--- Selected passage ---
The original poster (OP) says she's genuinely fine with most of it. Doing the laundry? The washing machine handles it anyway. Cleaning? The robot vacuum does the heavy lifting. The sister-in-law coming home late at night? OP's a deep sleeper, so whatever. And since she's a full-time homemaker, cooking and housework are just part of her day. She was ready to be generous.
But then came the food list. And it is *a list*.
No seafood of any kind — no fish, no shrimp, no squid, no clams, no raw fish (sashimi/hoe). The reason? She doesn't like the 'mushy texture.' Okay, fine. But then: no meat cooked in broth or soup. That rules out budae-jjigae (the beloved Korean army stew loaded with sausage, ham, and ramen), because apparently even *ham* floating in liquid is unacceptable. No beans. No carrots. No cucumber. No eggplant. If there's even a single piece of carrot in fried rice, she won't eat it.
OP says she's been so worn down by the constant accommodations that she's started automatically removing the sister-in-law's banned ingredients from every dish she makes — almost like she's been gaslit into cooking around one person's entire personality. And to top it off? The sister-in-law can't cook at all. Like, at all. She reportedly can't even crack an egg properly to make a fried egg. OP says this is not a joke.
The kicker that's really setting Korean internet on fire: if the sister-in-law skips a meal, the *husband* visibly gets in a bad mood. So OP is trapped — cook an impossible meal for a picky adult who contributes nothing to the kitchen, or deal with a sulking husband. The comments are not holding back.

--- Information provided ---
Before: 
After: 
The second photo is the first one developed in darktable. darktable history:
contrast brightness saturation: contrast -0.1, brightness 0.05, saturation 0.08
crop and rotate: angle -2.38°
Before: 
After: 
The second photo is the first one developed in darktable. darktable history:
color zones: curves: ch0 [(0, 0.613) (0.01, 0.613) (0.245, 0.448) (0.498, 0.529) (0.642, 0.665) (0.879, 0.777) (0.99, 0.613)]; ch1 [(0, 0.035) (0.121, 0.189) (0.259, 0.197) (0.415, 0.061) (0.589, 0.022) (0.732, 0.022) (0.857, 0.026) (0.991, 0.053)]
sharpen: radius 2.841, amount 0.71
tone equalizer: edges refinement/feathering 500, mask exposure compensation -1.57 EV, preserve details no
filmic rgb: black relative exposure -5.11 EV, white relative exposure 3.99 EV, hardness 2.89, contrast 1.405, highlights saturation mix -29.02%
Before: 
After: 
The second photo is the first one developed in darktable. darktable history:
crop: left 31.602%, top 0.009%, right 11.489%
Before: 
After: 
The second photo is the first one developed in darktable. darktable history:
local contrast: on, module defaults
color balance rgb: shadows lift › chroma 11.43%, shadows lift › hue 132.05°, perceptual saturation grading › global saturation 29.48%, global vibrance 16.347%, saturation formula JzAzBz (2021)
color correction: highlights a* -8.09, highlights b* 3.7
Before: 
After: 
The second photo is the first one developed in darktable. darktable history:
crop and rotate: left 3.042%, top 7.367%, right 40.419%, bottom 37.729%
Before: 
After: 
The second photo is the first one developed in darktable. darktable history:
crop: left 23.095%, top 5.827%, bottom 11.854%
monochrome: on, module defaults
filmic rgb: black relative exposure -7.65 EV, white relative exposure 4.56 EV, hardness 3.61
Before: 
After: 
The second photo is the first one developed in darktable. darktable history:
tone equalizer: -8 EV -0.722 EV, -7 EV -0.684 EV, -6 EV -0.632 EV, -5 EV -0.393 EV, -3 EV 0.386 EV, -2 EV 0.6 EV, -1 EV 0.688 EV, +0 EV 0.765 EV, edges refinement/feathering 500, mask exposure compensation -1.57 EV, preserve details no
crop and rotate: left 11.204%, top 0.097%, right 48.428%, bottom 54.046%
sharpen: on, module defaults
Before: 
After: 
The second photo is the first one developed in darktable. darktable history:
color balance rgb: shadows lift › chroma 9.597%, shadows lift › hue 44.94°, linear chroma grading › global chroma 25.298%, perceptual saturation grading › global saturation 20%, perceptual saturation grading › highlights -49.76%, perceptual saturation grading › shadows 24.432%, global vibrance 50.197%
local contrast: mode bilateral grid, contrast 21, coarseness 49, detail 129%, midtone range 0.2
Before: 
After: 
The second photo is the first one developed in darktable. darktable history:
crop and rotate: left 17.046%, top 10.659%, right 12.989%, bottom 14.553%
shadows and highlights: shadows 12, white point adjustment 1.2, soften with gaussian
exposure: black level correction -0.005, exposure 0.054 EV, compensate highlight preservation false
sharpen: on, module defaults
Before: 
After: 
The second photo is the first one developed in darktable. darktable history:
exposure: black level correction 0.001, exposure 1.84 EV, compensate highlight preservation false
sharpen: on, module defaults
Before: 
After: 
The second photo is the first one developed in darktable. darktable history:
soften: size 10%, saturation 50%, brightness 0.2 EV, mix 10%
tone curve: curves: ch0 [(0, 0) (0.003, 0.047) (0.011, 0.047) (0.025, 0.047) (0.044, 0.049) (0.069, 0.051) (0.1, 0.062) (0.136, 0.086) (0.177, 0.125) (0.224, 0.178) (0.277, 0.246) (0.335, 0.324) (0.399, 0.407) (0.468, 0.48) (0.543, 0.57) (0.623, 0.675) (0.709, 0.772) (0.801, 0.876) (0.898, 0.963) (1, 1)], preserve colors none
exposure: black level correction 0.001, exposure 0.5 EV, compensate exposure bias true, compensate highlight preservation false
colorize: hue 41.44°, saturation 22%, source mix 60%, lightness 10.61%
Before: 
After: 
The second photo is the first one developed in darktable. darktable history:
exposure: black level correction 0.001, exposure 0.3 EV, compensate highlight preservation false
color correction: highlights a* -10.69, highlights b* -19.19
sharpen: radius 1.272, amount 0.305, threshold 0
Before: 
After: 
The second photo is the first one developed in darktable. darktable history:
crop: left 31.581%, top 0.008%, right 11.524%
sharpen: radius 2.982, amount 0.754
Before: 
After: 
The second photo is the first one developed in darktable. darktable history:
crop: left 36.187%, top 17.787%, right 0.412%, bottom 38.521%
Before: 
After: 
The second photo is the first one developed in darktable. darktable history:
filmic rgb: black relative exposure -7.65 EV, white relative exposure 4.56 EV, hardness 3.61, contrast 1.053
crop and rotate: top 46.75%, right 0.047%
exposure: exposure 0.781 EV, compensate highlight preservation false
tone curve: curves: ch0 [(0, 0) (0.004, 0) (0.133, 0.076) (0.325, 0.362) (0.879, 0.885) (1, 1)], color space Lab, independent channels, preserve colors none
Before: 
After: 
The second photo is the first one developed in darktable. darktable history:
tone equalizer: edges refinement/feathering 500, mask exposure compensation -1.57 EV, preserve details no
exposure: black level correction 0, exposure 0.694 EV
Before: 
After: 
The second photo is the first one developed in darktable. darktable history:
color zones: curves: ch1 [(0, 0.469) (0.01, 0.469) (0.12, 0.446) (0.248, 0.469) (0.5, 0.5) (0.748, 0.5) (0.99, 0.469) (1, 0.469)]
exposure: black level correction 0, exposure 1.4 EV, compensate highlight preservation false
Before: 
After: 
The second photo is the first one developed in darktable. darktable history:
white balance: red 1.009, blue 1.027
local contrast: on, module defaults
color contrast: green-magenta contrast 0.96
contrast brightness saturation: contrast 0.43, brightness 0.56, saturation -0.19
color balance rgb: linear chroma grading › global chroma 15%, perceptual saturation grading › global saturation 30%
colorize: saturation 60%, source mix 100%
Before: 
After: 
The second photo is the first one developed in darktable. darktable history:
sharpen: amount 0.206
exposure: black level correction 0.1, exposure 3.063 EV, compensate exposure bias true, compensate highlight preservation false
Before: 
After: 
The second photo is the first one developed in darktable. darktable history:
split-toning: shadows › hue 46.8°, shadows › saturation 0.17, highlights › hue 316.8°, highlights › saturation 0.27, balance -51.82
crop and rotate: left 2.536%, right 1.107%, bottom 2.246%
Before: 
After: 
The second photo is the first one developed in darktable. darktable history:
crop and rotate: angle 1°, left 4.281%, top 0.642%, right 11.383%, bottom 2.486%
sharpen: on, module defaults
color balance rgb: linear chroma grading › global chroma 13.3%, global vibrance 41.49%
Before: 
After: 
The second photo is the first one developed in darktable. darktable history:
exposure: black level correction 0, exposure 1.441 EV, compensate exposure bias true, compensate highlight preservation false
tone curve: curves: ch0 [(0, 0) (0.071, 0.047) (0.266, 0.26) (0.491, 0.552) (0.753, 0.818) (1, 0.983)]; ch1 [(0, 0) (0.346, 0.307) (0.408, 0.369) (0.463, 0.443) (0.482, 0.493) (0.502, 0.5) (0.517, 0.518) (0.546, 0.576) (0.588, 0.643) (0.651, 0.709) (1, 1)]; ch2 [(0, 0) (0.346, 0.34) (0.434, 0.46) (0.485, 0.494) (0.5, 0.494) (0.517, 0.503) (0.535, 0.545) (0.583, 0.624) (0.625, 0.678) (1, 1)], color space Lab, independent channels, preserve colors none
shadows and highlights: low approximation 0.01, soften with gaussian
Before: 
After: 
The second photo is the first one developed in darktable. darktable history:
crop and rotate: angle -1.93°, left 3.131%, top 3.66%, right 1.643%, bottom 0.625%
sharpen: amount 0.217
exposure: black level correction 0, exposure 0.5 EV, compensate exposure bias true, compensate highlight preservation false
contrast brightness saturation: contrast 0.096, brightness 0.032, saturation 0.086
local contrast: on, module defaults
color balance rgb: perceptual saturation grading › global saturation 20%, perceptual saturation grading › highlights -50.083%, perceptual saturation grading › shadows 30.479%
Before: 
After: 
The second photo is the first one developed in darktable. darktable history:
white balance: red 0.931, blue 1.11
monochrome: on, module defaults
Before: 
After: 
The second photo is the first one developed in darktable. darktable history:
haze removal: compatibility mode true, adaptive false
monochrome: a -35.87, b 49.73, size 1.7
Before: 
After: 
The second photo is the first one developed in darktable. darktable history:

--- Your objective ---
Copy the post about the sister-in-law between "OP says she's" and "not a joke.", inclusive, replacing "sister-in-law" with "husband's sister" everywhere.

--- Exercise response ---
OP says she's been so worn down by the constant accommodations that she's started automatically removing the husband's sister's banned ingredients from every dish she makes — almost like she's been gaslit into cooking around one person's entire personality. And to top it off? The husband's sister can't cook at all. Like, at all. She reportedly can't even crack an egg properly to make a fried egg. OP says this is not a joke.